To further confirm that YB1 promotes cell invasion by regulating the miR-205/200b‒ZEB1 axis, we silenced miR-205 and miR-200b with specific miRNA inhibitors in YB1 knockdown MHCC97H cells. As expected, YB1 knockdown significantly reduced the invasive cells compared with the shControl (Figure 7A). However, transfection of specific miR-205 or miR-200b inhibitors in MHCC97H cells stably expressing YB1 shRNA remarkably increased the invasive cells, suggesting that YB1 could induce cell invasion partially by downregulating miR-205 and miR-200b.
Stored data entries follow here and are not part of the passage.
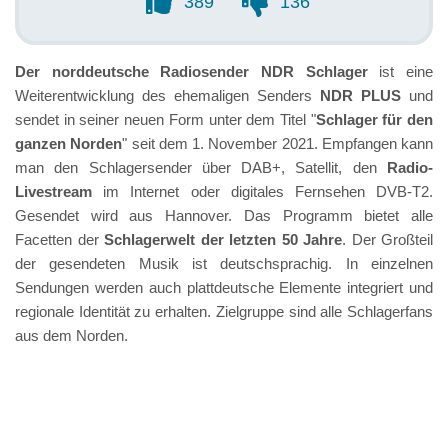
389
136
Der norddeutsche Radiosender NDR Schlager
ist eine
Weiterentwicklung des ehemaligen Senders
NDR PLUS
und
sendet in seiner neuen Form unter dem Titel "
Schlager für den
ganzen Norden
" seit dem 1. November 2021. Empfangen kann
man den Schlagersender über DAB+, Satellit, den
Radio-
Livestream
im Internet oder digitales Fernsehen DVB-T2.
Gesendet wird aus Hannover. Das Programm bietet alle
Facetten der
Schlagerwelt der letzten 50 Jahre
. Der Großteil
der gesendeten Musik ist deutschsprachig. In einzelnen
Sendungen werden auch plattdeutsche Elemente integriert und
regionale Identität zu erhalten. Zielgruppe sind alle Schlagerfans
aus dem Norden.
Next, we investigated whether YB1 could promote tumor metastasis in vivo. We inoculated MHCC97H cells stably expressing YB1 shRNA or shControl into BALB/C nude mice by tail vein injection. After 8 weeks, the nude mice were sacrificed and the lymph nodules derived from lung tissues were analyzed. As shown in Figure 7B, the nude mice injected with YB1 shRNA knockdown cells had fewer nodules than those injected with shControl cells, suggesting that YB1 could promote liver tumor metastasis in vivo. Notably, qPCR results demonstrated that the average expression levels of miR-205 and miR-200b were higher in the nodules derived from the YB1 shRNA knockdown group than those from the shControl group, suggesting that YB1 may suppress the expression of miR-205 and miR-200b in vivo (Figure 7C). In addition, the immunohistochemical analysis demonstrated that ZEB1 expression was lower in the nodules derived from the YB1 knockdown group than those from the shControl group (Figure 7D). The immunoblotting results further confirmed that YB1 was positively associated with ZEB1 expression and negatively correlated with E-cadherin expression (Figure 7E), which were consistent with the results in vitro (Figures 1A and 1B).

To investigate the relevance of our findings to human liver cancers, we detected the expression of YB1 and ZEB1 in HCC tissues. The results indicated that YB1 was significantly upregulated in cancer tissues compared with the adjacent non-cancer tissues, and its expression was positively associated with ZEB1 expression (Supplementary Figure S7A-B). Furthermore, we also analyzed gene expression data from The Cancer Genome Atlas (TCGA) [48, 49] and GTEx [51]. Consistent with our immunoblotting data (Supplementary Figure S7A-B), the expression of YB1 in the TCGA HCC cohort was significantly upregulated in the HCC tissues compared with the matched normal liver tissues (Figure 7F). Furthermore, the HCC patients with low levels of YB1 showed better overall survival than those with high YB1 expression levels (Figure 7G; 40% and 60% quantiles of YB1 expression values were used as the cutoffs for low and high expressions). In addition, the expression of YB1 in the early HCC aggressiveness stage was significantly lower than that in later stages (Figure 7H), and was positively correlated with ZEB1 expression in liver tissues (Figure 7I). Collectively, we postulate the working model by which YB1 promotes cell invasion and tumor metastasis through regulating miR-205/200b‒ZEB1 axis in HCC cells (Figure 8).